聂商海开车拐了个弯,载着人驶向秦有川借给他们的那栋别墅所在地。
刚到大门前,袭百泉便探着脑袋在车里四处看。
毕竟他已经好久没再到别墅区来过,自从赌得倾家荡产后便和这种地方彻底说再见了。
院里的停车位上停放着一辆夜贤开来的跑车,亮黄色车漆在光下异常乍眼。
袭百泉下车后还围着那辆车看了好几圈,眼眶中流露出几乎要满溢而出的羡慕神色。
他想:这车要是卖了,能赚不少钱。
“走吧叔,咱们进去吧。”聂商海的一声呼唤打破了他短暂的幻想,将他重新拉回现实。
别墅一楼并没什么多余的家具及饰品,除沙发外,只有几个红木柜,上面却什么东西都没摆。
再来到二楼,入眼依旧是一片空旷,只有靠近窗口附近摆放的一张麻将桌,以及坐在桌边的两人,还有旁边沙发上躺着的另一个人。
宁为豪听到有声响,第一个转头看向楼梯口,夜贤只懒散地抬眼瞄一下,陈远却连动都没动,依旧躺在沙发上闭目养神。
“我来介绍一下,”聂商海的声音在客厅内回荡,抬手对看向自己的两人介绍道:“这是我特意请的‘打手’。”
夜贤忍不住轻哼嘲讽道:“娱乐局还请‘打手’?输不起啊?”
陈远居然从沙发上坐起身,转头看向聂商海的方向,眯着眼睛在袭百泉上下来回打量好几次才开口说:“你这个‘打手’看起来感觉很有实力啊?”
“那必须,”聂商海接上话捧道:“今天你们只管准备好钱就完事儿了。”
“是是是。”陈远起身又从包里掏出一个鼓囊的纸袋,走几步丢到桌上,“这是你的钱,我提前给你准备好了,转账给我就行了。”
“准备多少?”聂商海走上前打开钱袋看一眼。
“十个。”陈远戏谑道:“一局一千底,十个够你输了。”
“估计不够,”夜贤接话:“他那技术,至少得二十个。”
“不好意思,小爷我今天找帮手来的。”聂商海说着,自然搭上袭百泉肩膀,“叔,你加油,赢的钱咱俩平分。”

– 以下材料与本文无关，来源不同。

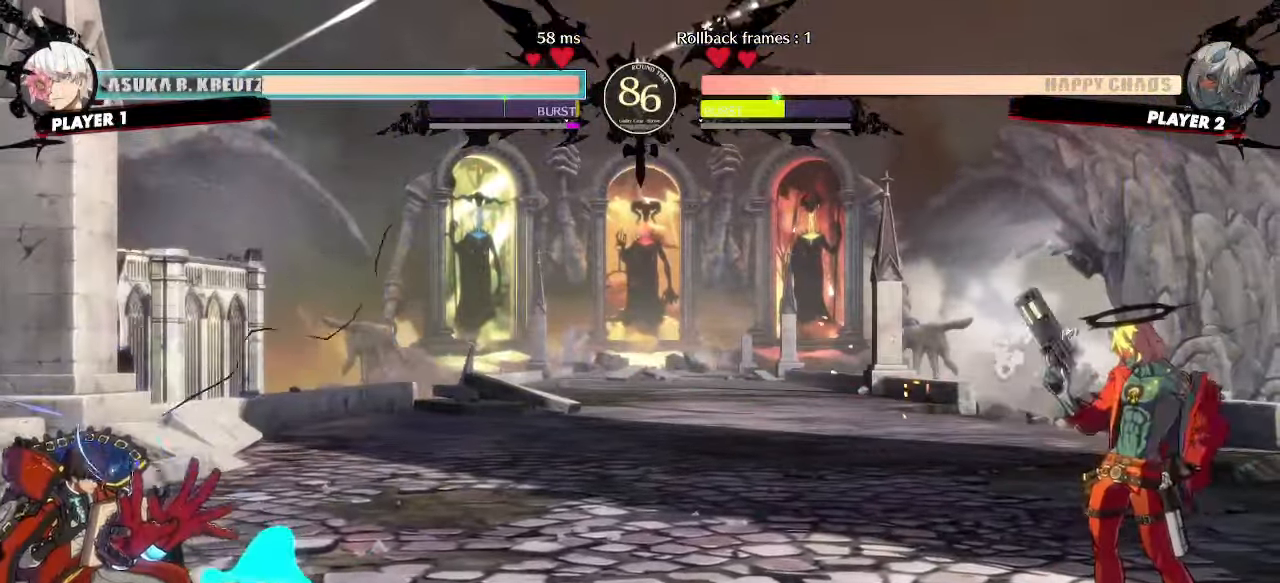
{"buttons": [], "events": [[100, "DPAD_RIGHT", "down"], [133, "DPAD_DOWN", "up"], [167, "DPAD_RIGHT", "up"], [200, "DPAD_DOWN", "down"], [350, "HS", "down"], [417, "DPAD_RIGHT", "down"], [417, "HS", "up"], [450, "DPAD_DOWN", "up"], [500, "DPAD_RIGHT", "up"]]}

袭百泉看着面前这几个“小孩”,不禁想起曾经与自己在同一赌局的秦有川。
也是那一次,让他彻底输光了所有赌金,欠债几千万。
待确认好每个人的位置后,牌局也终于正式开始。
聂商海搬了个椅子坐在袭百泉身边,看着他抓牌。
转眼几局过去,袭百泉赢了小一万,夜贤和宁为豪各自赢了几千,只有身为袭百泉下家的陈远只出不进。
聂商海咧着嘴朝陈远挑眉,满脸得意。
陈远只抬眼回瞪了一眼,继续码着手里的牌。
又几局过去,袭百泉又赢了不少,夜贤小赚,宁为豪开始同陈远一起走下坡路。
“你真牛啊叔。”聂商海忽然赞叹道:“咱爷俩今天就赢下家的,别人就算点炮咱都不要。”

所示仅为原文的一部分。